Step 8: Brand and Marketing Your Roofing Business
Once everything is set up, the final step is drawing in customers. This is where branding and marketing come in.
Branding is basically anything that identifies or differentiates your roofing company from others. Your branding can be the company’s name, logo, or tagline. But branding goes even deeper than that. It’s also how the business interacts with customers, delivers its services, and presents itself.
While branding helps customers identify your company, marketing helps you score roofing jobs.
Contractor marketing generally involves spreading brand awareness to generate leads and converting those leads into paying customers.
Here’s how to do just that:
- Come up with a unique selling proposition (USP), something special that sets your roofing brand apart. It could be low prices, value-added services, exceptional roofing techniques, etc.
- Develop and launch a roofing website showcasing your business—what it does, who it serves, its location, and how to reach it.
- Claim and fill out your Google Business Profile.
- Get active on social media channels such as Facebook, Twitter, LinkedIn, Nextdoor, and Instagram.
- Run a local advertising campaign with billboards, pamphlets, park benches, newspaper ads, signage, and TV ads.
- Hire a local salesperson to spread the word about your new roofing company.
- Pay for digital ads on Google and social media.
- Make referral partnerships with other businesses in the local construction scene.
- Encourage word-of-mouth advertising by posting customer reviews and testimonials on your website, Google, and social media outlets.
Keep in mind that marketing is a multifaceted and continuous process. And the trick to any marketing effort is understanding the target audience. Learn and leverage your audience’s unmet roofing needs, preferences, and challenges. Only then will you be able to convince customers to hire your roofing company.
Tips for Creating a Successful Roofing Business
Anyone can start a business. An average of 4 million new business applications are filed every year. According to the U.S. Census Bureau, October 2022 alone saw 432,834 new business applications in the construction industry.

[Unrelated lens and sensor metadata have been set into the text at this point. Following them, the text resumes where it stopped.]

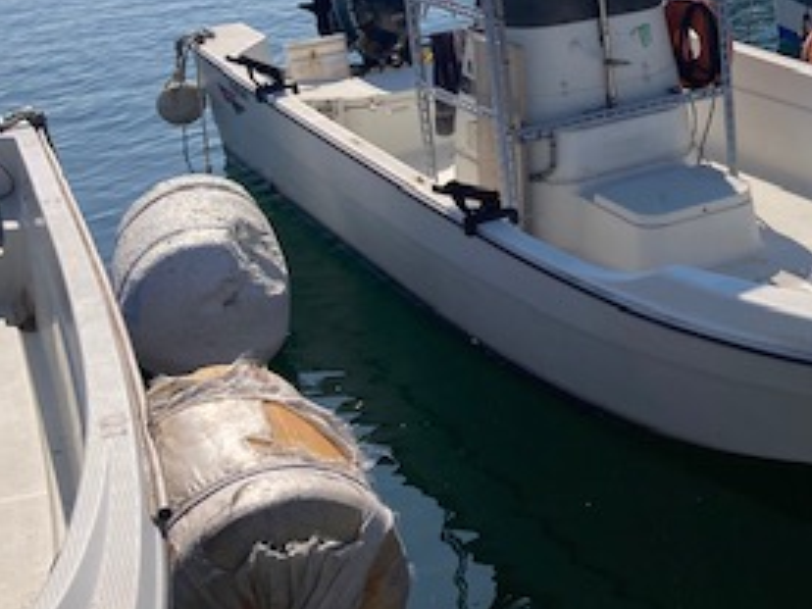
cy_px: 71
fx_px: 1525
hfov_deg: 28.0
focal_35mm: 65
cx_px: 815
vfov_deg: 22.1
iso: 25
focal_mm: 3.99
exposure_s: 1/4808
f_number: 1.8
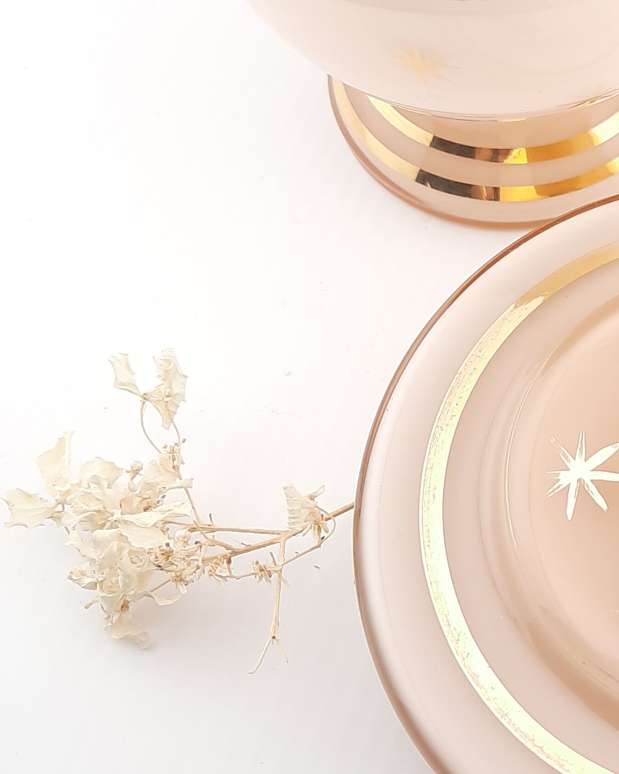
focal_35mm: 58
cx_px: 678
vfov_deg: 32.3
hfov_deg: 24.5
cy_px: 286
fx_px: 1328
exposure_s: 1/228
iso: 32
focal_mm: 4.6
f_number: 2
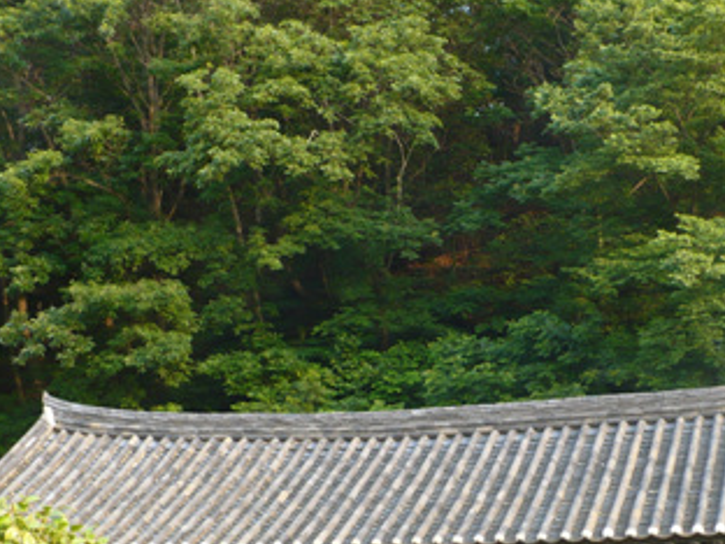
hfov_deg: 30.8
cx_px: 522
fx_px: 1299
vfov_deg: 23.3
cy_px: 444
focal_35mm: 62
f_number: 2.8
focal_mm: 6.1
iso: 100
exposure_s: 1/100
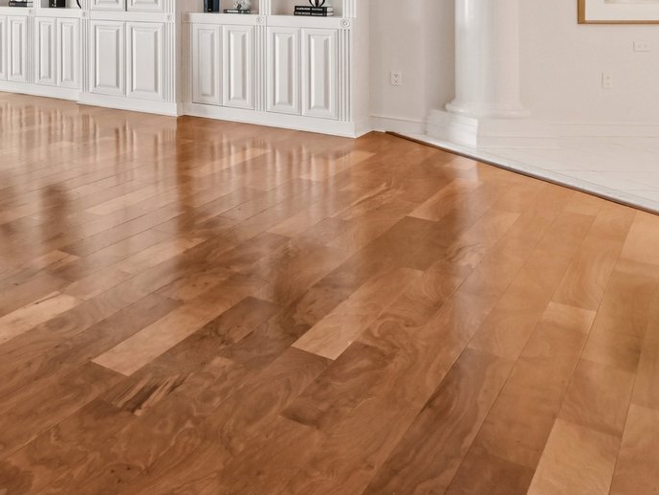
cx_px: -198
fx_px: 762
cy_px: -19
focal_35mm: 40
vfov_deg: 32.6
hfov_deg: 33.8
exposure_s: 1/40
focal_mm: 14
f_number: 8
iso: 400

Unfortunately, not all businesses become successful. Data from the U.S. Bureau of Labor Statistics (BLS) shows that about 20% of new small businesses fail during their first year in business, and nearly half of all new startups never make it past five years.
However, do not let these statistics faze you. Many businesses are destined to succeed. But business success comes from a strong start, sound judgment, and informed business decisions.

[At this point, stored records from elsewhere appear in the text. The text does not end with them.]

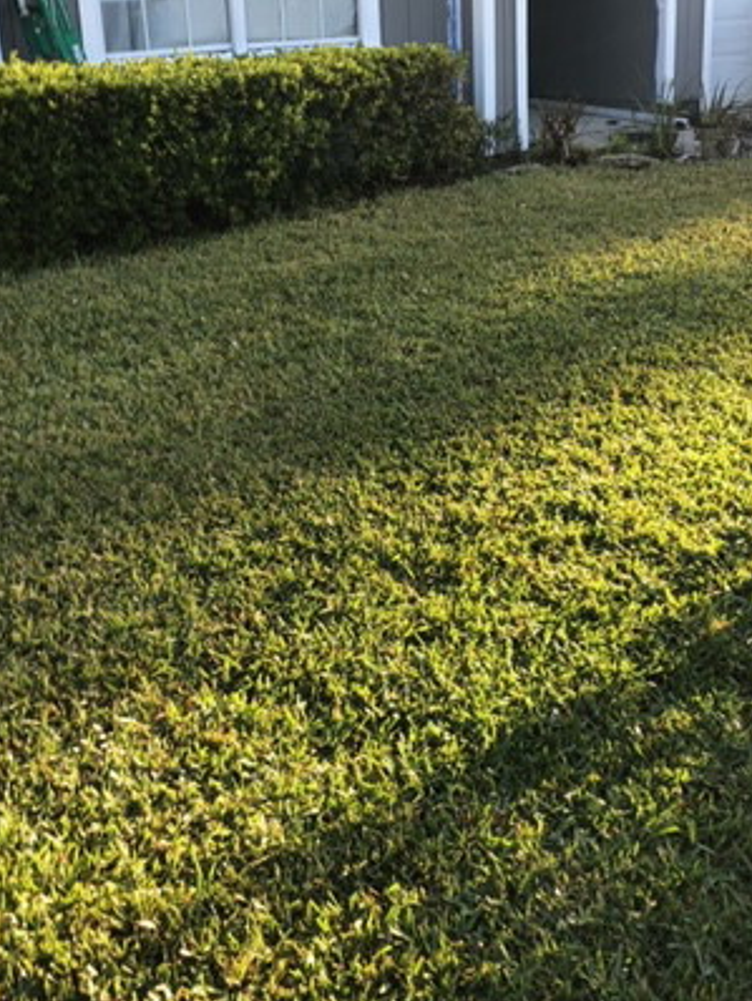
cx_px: 395
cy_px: 480
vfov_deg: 42.0
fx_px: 1302
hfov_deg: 32.2
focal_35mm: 45
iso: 20
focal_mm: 3.99
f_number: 1.8
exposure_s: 1/165
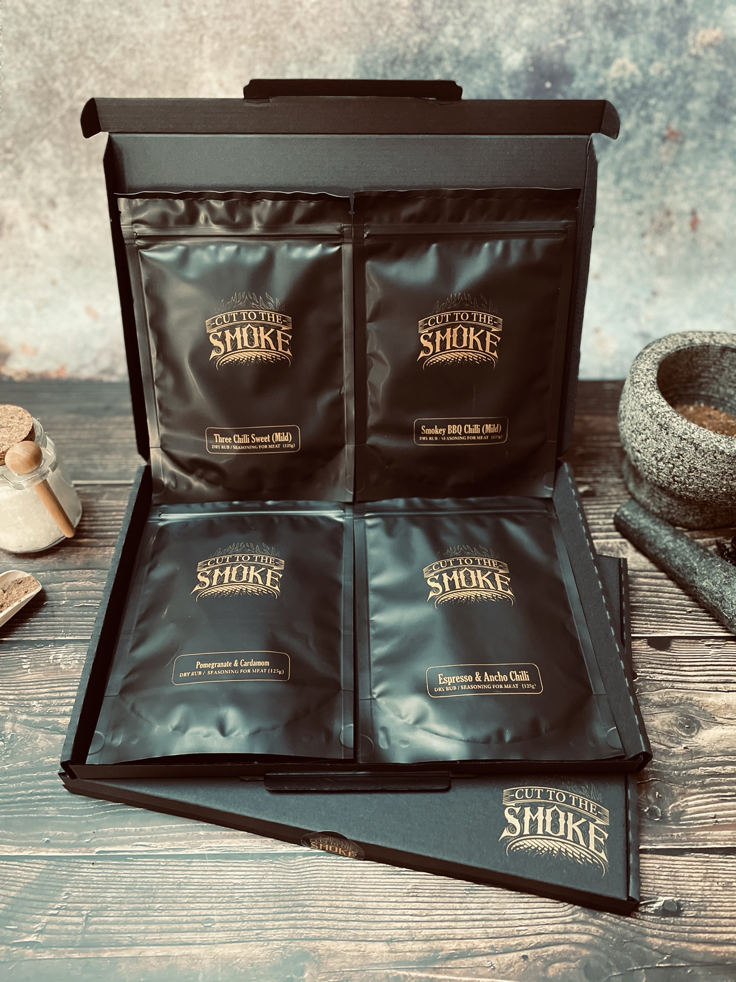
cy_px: 491
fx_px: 737
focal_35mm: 26
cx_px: 368
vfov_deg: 67.3
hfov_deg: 53.1
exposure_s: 1/50
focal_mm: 4.2
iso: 500
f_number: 1.6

Follow these quick tips derived from proven practices and common mistakes made by new roofing companies to boost your chances of success:
- Start with a feasible plan.
- Ensure you have enough money to see the venture through. Sometimes, this means borrowing.
- Capitalize on your company’s strengths and work on its weaknesses.

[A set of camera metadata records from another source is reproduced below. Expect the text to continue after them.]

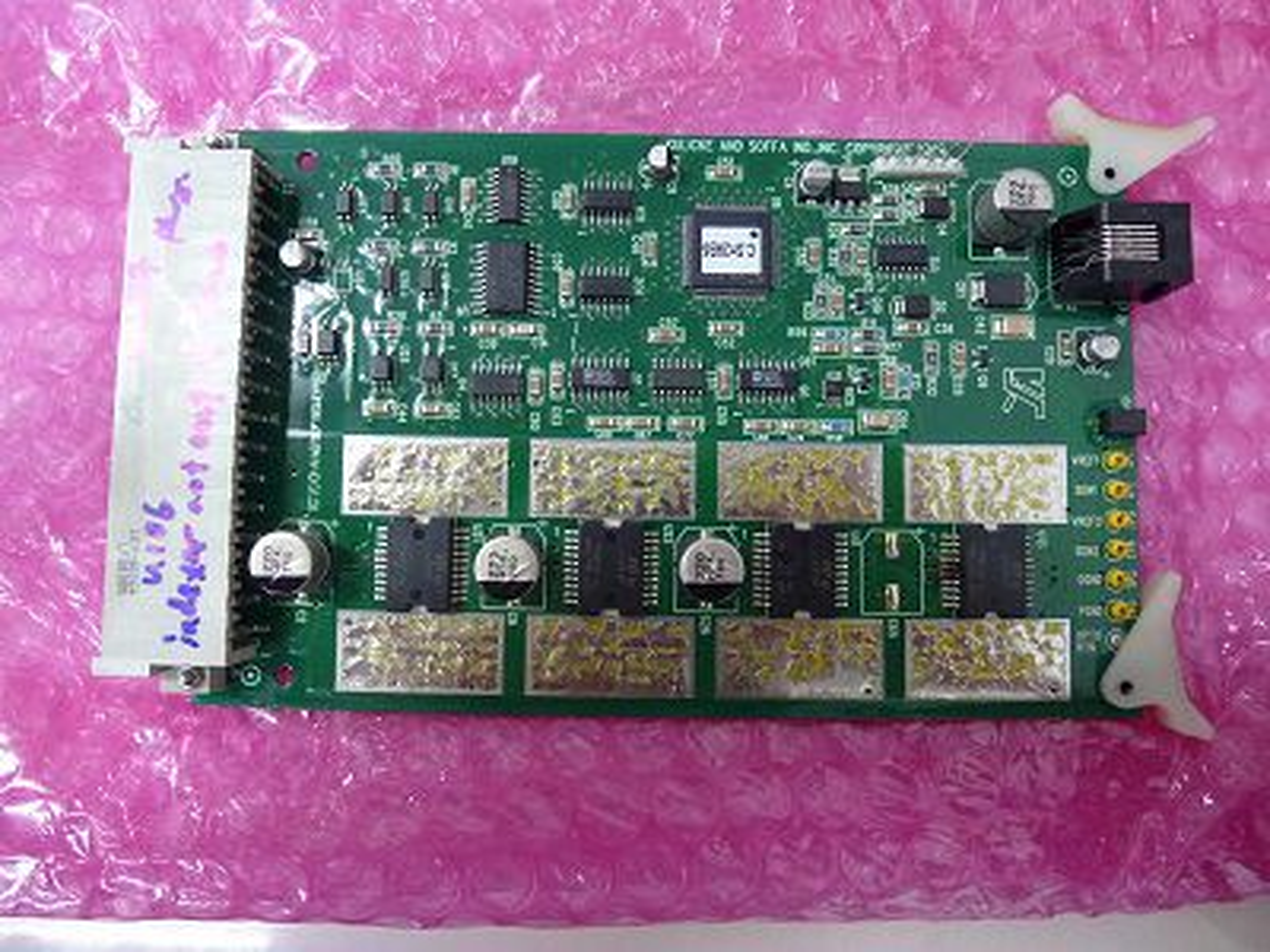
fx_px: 881
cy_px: 476
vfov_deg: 56.8
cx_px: 635
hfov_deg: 71.6
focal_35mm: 24
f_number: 3.3
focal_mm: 4.3
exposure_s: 1/25
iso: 400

- Keep the expenses as low as possible.
- Separate your personal and business finances.
- Research the market and keep a close eye on competitors.
- Ensure your roofing company provides unique value to its customers.
- Be flexible and agile to adjust to market shifts and supply chain disruptions.
- Recruit qualified and experienced workers who value professionalism and quality in roofing jobs.
- Don’t bite off more than you can chew—accept only the types and number of roofing jobs you can handle.
- Leverage the value of B2B partnerships and networks in the construction industry to advance in the local market.
- Outsource what you can’t do alone (accounting, marketing, hiring, etc.).
Get Started Today
Enough talk. Let’s get to work. Here are five steps you can take today to make your roofing business dream a reality.
- Outline the specific services your roofing business will offer.
- Research potential roofing competitors in your area.
- Evaluate the local market demand. Can it support your business?
- Brainstorm a business name and confirm its availability.
- Begin applying for necessary roofing licenses and permits.
Starting with simple, actionable steps is the best way to begin. Before you know it, you’ll be running your own roofing business.